## AIM
Starting at the line containing "genus: Pachodynerus" and ending at the close of the items, write out those lines again, swapping each "common name" for "vernacular name" and leaving everything else as it is.

## GIVEN ENTRIES
------------------------------------------------

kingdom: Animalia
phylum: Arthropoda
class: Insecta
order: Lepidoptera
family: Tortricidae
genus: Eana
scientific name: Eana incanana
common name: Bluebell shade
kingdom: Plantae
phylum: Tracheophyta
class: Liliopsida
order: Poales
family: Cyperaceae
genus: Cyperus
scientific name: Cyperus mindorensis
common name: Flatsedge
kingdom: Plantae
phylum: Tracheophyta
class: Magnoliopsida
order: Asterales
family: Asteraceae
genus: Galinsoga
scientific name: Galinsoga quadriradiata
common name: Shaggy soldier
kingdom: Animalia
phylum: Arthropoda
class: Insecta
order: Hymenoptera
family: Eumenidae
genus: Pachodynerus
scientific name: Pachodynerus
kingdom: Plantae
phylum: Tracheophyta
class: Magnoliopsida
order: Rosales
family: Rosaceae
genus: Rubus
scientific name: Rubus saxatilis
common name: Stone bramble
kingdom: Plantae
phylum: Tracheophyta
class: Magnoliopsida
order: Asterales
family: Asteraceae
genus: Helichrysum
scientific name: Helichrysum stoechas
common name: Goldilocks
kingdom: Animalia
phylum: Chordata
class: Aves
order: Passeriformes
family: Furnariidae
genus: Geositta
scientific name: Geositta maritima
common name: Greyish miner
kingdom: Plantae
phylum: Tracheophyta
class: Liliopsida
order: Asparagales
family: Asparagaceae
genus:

------------------------------------------------

## WRITTEN ANSWER
genus: Pachodynerus
scientific name: Pachodynerus
kingdom: Plantae
phylum: Tracheophyta
class: Magnoliopsida
order: Rosales
family: Rosaceae
genus: Rubus
scientific name: Rubus saxatilis
vernacular name: Stone bramble
kingdom: Plantae
phylum: Tracheophyta
class: Magnoliopsida
order: Asterales
family: Asteraceae
genus: Helichrysum
scientific name: Helichrysum stoechas
vernacular name: Goldilocks
kingdom: Animalia
phylum: Chordata
class: Aves
order: Passeriformes
family: Furnariidae
genus: Geositta
scientific name: Geositta maritima
vernacular name: Greyish miner
kingdom: Plantae
phylum: Tracheophyta
class: Liliopsida
order: Asparagales
family: Asparagaceae
genus:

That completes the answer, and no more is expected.